High-flying Tesla stock takes a hit on 1st day in S&P 500
DETROIT » In the middle of last year, Tesla’s losses were piling up, sales weren’t enough to cover expenses and big debt payments loomed. The situation was so bad that one influential Wall Street analyst raised the possibility that Tesla wouldn’t be able to pay its bills and would have to be restructured financially.
Since then, the electric car and solar panel maker’s shares have skyrocketed, rising nearly 700% this year alone. Monday was its first day of being included in the prestigious S&P 500, and it didn’t go well. Shares tumbled 6.5% to $649.86 even though the index as a whole lost only 0.4%. The stock hit a record high on Friday.
Tesla’s rise to become the world’s most valuable automaker and rank among the top 10 biggest U. S. companies in the index is a surprising accomplishment considering that the company lost $1.1 billion in the first half of 2019. The increase was so stunning
that even CEO Elon Musk has said the shares are overpriced.
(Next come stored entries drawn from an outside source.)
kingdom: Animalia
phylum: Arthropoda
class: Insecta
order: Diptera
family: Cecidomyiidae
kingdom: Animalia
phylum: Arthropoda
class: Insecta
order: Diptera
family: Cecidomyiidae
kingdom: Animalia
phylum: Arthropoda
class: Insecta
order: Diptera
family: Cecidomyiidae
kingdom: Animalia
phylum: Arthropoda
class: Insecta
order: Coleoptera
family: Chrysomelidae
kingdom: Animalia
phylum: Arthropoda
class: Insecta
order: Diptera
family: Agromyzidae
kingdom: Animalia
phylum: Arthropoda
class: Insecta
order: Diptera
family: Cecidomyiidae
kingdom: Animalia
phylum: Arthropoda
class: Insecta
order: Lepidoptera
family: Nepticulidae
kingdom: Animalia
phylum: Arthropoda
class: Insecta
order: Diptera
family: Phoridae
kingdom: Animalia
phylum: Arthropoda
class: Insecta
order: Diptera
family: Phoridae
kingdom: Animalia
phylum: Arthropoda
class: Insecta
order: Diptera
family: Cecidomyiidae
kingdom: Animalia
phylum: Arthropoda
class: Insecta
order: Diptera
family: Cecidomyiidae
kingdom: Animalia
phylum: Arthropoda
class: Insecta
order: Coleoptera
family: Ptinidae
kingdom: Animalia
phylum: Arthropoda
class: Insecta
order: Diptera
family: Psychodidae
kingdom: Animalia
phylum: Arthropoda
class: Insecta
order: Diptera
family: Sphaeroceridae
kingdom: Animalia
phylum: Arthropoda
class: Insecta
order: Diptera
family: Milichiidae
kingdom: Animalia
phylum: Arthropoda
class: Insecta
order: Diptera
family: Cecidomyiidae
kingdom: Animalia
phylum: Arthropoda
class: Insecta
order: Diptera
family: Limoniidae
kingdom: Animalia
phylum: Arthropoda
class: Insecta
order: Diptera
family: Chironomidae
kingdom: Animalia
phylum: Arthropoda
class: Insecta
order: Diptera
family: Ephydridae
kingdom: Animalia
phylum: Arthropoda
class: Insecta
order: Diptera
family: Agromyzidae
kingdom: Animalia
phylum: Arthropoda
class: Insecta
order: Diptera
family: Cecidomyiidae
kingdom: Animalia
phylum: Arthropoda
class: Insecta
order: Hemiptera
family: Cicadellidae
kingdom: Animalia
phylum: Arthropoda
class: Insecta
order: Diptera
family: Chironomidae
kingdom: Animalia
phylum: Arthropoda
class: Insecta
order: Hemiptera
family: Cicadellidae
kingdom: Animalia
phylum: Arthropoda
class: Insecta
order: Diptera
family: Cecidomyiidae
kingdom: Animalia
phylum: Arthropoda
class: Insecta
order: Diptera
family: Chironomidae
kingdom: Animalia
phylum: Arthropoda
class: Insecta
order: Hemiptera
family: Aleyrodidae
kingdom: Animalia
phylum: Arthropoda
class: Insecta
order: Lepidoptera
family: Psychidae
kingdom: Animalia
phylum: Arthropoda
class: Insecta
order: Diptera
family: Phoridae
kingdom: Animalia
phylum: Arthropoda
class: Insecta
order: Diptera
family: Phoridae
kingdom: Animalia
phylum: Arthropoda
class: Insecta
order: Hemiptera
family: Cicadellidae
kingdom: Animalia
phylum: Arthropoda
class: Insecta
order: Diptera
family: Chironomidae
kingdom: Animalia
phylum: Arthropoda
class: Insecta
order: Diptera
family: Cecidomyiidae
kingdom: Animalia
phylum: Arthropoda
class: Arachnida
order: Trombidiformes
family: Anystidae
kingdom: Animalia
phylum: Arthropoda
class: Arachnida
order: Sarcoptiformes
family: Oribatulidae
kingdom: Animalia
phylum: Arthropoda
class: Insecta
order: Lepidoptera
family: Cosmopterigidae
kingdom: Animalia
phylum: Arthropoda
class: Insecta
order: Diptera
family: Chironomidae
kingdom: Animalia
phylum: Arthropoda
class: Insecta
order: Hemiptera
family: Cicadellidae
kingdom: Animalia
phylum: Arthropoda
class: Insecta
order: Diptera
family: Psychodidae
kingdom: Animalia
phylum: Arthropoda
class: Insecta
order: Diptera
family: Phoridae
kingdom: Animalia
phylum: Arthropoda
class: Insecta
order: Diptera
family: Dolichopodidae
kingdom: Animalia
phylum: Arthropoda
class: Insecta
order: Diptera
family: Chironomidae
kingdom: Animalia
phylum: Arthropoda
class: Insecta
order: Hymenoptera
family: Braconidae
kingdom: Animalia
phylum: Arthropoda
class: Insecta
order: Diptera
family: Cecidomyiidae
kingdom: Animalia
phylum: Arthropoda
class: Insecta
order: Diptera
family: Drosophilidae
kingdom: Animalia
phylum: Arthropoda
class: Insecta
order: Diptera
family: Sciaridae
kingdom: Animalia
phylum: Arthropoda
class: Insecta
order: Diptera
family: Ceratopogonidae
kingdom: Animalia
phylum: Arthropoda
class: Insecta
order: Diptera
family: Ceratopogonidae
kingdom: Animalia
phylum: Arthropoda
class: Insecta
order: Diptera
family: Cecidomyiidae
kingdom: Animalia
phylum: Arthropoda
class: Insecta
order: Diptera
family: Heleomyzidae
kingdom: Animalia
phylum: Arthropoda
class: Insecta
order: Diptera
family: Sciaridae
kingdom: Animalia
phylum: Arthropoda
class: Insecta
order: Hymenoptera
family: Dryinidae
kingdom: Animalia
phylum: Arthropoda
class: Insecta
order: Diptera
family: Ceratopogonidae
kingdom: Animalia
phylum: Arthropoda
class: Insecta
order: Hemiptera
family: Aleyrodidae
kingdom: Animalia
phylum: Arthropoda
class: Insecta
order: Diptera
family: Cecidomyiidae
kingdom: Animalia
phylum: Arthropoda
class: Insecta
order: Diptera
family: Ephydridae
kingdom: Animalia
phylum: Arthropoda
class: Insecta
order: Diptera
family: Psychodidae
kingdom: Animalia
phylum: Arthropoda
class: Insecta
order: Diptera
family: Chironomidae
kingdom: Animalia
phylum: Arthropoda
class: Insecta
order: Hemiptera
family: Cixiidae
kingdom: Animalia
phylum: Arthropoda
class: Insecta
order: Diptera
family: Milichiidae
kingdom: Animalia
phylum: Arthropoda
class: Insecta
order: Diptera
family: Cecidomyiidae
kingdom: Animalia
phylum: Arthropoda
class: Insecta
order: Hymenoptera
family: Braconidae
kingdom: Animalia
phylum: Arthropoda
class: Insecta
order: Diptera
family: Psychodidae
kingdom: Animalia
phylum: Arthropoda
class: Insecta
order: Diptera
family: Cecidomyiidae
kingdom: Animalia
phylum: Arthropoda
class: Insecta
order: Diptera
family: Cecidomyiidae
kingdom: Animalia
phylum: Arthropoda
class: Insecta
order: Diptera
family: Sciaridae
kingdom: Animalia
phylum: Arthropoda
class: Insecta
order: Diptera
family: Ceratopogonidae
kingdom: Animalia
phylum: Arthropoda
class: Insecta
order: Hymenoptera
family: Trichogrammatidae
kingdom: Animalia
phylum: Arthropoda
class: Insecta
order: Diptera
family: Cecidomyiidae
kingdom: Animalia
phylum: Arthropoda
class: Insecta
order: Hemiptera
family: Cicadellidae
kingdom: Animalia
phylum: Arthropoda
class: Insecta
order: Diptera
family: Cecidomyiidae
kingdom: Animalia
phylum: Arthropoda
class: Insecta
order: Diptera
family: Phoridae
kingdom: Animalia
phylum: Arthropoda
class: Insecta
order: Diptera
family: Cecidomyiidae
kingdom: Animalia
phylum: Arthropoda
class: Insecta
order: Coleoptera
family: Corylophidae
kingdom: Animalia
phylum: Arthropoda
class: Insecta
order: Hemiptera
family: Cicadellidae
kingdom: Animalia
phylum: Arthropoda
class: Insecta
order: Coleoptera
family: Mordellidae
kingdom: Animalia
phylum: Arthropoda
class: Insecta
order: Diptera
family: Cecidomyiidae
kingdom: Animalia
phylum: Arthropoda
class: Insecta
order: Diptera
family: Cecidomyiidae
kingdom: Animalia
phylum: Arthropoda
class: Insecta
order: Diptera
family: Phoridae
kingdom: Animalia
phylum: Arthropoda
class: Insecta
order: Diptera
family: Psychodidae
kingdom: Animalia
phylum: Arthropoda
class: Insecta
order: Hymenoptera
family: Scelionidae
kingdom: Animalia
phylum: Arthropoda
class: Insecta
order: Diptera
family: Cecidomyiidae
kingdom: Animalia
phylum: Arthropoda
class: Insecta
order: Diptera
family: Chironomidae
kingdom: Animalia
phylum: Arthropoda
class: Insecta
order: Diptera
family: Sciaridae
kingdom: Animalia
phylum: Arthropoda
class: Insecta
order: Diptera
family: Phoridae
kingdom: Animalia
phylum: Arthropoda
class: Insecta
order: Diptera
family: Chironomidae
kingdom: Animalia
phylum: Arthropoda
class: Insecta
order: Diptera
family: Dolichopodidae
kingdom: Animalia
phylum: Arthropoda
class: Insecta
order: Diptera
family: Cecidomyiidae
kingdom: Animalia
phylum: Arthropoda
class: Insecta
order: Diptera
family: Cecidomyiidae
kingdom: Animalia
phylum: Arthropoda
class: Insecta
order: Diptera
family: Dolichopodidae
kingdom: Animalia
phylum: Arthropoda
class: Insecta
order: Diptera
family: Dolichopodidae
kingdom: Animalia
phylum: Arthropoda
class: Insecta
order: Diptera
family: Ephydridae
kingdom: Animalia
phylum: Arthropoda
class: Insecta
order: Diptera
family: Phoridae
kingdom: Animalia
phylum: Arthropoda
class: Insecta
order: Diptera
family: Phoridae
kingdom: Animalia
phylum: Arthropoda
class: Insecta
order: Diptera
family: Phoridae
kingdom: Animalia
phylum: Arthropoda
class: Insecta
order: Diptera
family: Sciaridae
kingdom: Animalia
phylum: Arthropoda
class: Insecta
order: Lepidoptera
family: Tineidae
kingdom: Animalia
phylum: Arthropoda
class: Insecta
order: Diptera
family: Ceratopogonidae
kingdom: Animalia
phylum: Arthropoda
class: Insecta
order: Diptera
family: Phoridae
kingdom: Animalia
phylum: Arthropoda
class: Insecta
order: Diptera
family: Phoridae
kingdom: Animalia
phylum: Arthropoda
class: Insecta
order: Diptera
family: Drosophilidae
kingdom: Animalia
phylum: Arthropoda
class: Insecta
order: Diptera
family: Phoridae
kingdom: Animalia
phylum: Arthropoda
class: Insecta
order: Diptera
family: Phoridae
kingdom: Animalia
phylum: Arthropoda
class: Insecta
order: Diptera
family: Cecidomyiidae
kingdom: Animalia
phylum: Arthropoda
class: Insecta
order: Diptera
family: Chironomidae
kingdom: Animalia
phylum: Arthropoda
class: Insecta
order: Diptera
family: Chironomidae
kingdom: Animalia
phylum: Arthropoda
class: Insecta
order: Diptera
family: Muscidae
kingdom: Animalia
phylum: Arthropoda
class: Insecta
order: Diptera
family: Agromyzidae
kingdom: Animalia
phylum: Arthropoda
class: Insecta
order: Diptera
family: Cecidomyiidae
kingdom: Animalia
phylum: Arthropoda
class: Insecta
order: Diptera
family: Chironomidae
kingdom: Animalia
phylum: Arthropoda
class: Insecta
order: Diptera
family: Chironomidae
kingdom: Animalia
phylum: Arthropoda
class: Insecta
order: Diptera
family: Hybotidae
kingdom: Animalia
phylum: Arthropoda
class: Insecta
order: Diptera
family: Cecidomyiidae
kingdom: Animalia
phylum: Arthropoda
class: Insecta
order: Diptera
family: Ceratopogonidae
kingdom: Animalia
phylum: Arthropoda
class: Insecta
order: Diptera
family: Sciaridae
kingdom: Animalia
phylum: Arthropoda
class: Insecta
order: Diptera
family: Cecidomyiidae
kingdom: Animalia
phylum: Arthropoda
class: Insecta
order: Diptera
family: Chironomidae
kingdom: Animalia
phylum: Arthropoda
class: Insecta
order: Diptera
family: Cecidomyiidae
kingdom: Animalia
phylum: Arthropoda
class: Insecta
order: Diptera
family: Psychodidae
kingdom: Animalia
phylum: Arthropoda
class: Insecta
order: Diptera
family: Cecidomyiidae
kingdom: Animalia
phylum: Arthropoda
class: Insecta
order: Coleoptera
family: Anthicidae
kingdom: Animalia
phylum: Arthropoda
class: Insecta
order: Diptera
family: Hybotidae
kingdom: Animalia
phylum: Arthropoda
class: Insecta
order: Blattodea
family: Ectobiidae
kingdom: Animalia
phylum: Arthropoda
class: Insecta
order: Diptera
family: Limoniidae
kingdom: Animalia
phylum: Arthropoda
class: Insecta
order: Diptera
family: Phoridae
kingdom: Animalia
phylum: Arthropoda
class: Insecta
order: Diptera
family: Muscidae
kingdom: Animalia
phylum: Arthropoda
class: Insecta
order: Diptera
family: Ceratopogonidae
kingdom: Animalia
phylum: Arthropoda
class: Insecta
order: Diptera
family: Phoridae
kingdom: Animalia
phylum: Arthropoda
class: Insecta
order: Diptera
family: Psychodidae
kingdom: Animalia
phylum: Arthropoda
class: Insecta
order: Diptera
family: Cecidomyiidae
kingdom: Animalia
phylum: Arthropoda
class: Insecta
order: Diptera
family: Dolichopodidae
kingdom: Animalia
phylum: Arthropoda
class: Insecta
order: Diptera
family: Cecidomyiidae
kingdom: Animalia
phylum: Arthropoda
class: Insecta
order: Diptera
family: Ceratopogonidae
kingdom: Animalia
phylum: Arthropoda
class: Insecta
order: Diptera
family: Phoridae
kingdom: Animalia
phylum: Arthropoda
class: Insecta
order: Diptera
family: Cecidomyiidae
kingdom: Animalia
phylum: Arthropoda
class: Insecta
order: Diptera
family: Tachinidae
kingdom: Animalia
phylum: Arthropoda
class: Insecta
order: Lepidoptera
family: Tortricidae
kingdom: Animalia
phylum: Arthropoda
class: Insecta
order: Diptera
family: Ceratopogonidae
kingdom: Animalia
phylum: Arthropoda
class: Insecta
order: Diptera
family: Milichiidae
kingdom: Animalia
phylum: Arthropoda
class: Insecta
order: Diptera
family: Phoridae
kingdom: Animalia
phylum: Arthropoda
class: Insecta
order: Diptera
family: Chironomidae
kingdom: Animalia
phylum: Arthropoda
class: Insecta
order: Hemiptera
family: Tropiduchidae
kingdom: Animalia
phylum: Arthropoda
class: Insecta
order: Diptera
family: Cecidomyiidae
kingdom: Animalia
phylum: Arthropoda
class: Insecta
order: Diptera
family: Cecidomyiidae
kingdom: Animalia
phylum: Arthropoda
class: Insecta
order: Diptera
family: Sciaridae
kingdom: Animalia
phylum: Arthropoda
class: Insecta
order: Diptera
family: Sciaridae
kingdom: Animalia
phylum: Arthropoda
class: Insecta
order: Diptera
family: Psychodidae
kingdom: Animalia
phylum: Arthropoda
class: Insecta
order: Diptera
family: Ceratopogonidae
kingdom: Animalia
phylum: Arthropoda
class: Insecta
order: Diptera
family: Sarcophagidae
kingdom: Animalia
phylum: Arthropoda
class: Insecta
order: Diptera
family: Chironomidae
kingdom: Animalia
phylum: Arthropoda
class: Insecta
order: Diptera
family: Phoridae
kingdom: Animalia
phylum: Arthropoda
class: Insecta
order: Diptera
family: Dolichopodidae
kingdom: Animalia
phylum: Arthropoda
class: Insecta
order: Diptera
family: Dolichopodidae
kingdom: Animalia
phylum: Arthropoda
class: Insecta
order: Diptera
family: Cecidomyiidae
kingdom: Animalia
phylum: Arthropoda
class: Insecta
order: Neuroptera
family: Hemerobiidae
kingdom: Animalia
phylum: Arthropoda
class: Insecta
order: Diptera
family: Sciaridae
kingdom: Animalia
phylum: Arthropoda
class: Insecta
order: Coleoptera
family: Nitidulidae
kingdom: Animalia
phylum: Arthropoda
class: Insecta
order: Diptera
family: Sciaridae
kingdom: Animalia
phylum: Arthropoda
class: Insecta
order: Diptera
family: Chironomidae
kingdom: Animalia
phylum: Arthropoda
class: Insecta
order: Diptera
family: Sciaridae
Global sales hit a record of almost 140,000 vehicles in the third quarter, debt has been reduced with proceeds from stock offerings, and Musk’s company is building two huge factories to make new vehicles and satisfy demand. Intensely loyal followers have invested billions and Musk has become the world’s third-richest man, according to Forbes.
Tesla and Musk have for years engendered strong
divisions on Wall Street, and the rise from nearcollapse to an astronomical valuation is no exception.
Many investors who drove Tesla’s value higher are individuals who bought the stock after a five-forone split reduced the price of a single share last summer. The bulls are largely betting on the company’s future and point to five straight profitable quarters, rising sales, and world-leading battery and software technology to justify their bets.